§ **DESCRIPTION OF THE TASK**
Copy every line of the records below that contains the word "answer", and treat uppercase and lowercase as different.
-- Start of MATERIAL FOR THIS TASK --
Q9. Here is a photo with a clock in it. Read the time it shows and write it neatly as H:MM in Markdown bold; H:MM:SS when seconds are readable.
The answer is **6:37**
-- End of MATERIAL FOR THIS TASK --
-- Start of MATERIAL FOR THIS TASK --
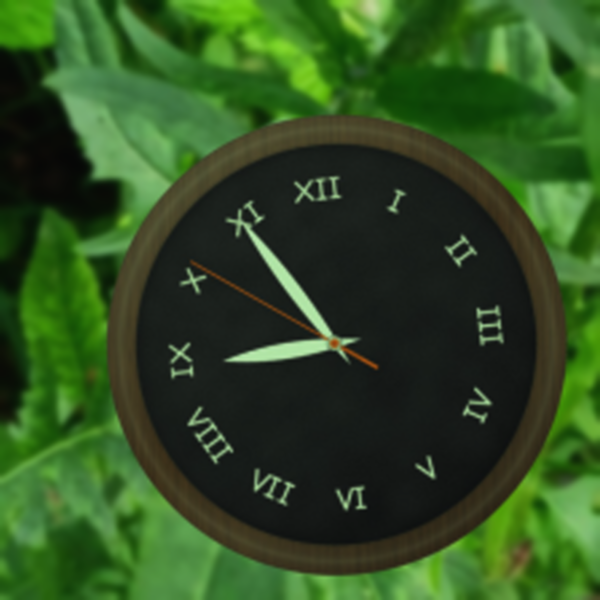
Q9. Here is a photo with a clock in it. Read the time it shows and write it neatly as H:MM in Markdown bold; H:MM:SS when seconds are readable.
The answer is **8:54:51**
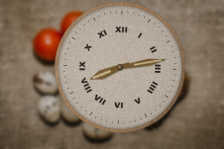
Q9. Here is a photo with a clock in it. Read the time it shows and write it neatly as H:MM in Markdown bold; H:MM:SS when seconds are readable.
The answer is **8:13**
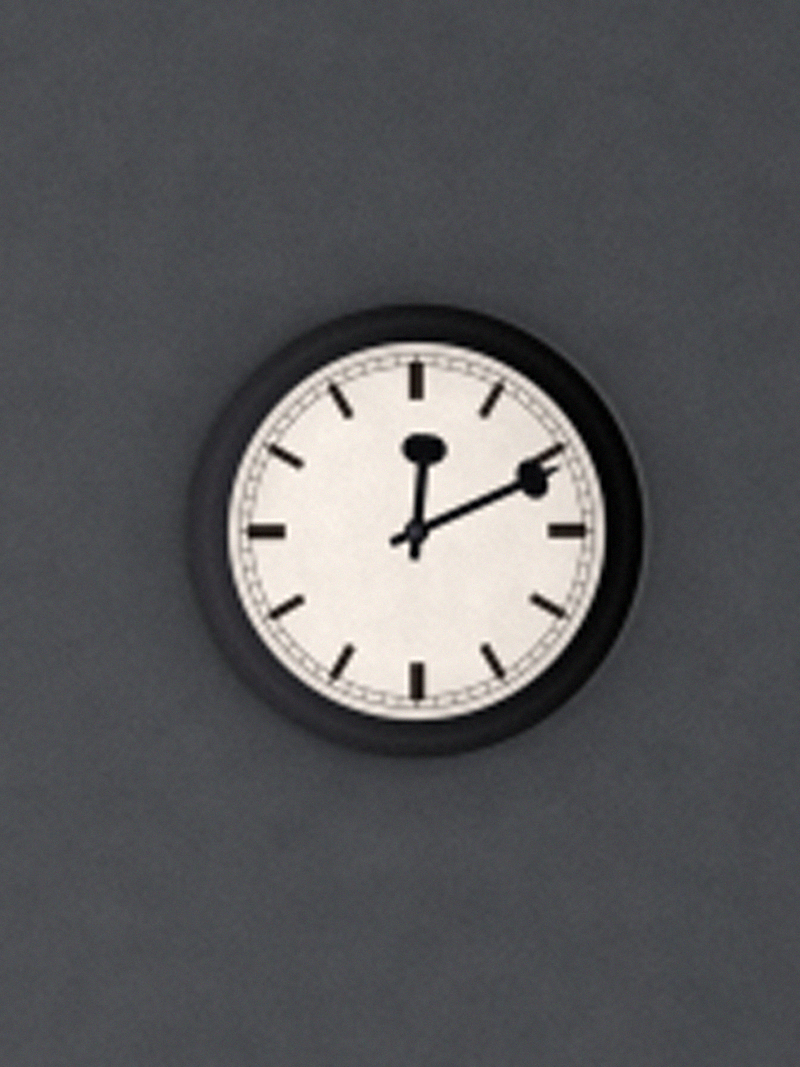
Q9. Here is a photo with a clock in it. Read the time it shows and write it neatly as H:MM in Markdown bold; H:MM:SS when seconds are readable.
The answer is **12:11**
-- End of MATERIAL FOR THIS TASK --
-- Start of MATERIAL FOR THIS TASK --
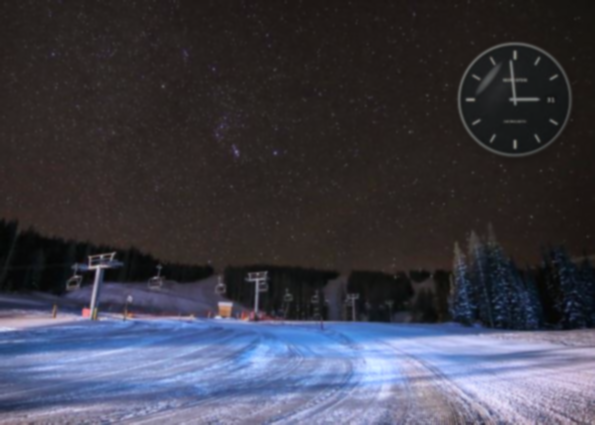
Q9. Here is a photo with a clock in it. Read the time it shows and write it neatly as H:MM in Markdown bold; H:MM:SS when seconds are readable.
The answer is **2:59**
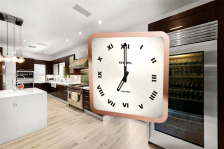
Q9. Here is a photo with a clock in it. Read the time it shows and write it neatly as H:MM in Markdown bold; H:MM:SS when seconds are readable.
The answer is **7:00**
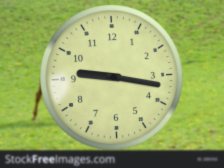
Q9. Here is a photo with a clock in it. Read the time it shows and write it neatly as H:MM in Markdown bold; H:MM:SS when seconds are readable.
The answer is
-- End of MATERIAL FOR THIS TASK --
§ **RESULT OF THE EXERCISE**
The answer is **6:37**
The answer is **8:54:51**
The answer is **8:13**
The answer is **12:11**
The answer is **2:59**
The answer is **7:00**
The answer is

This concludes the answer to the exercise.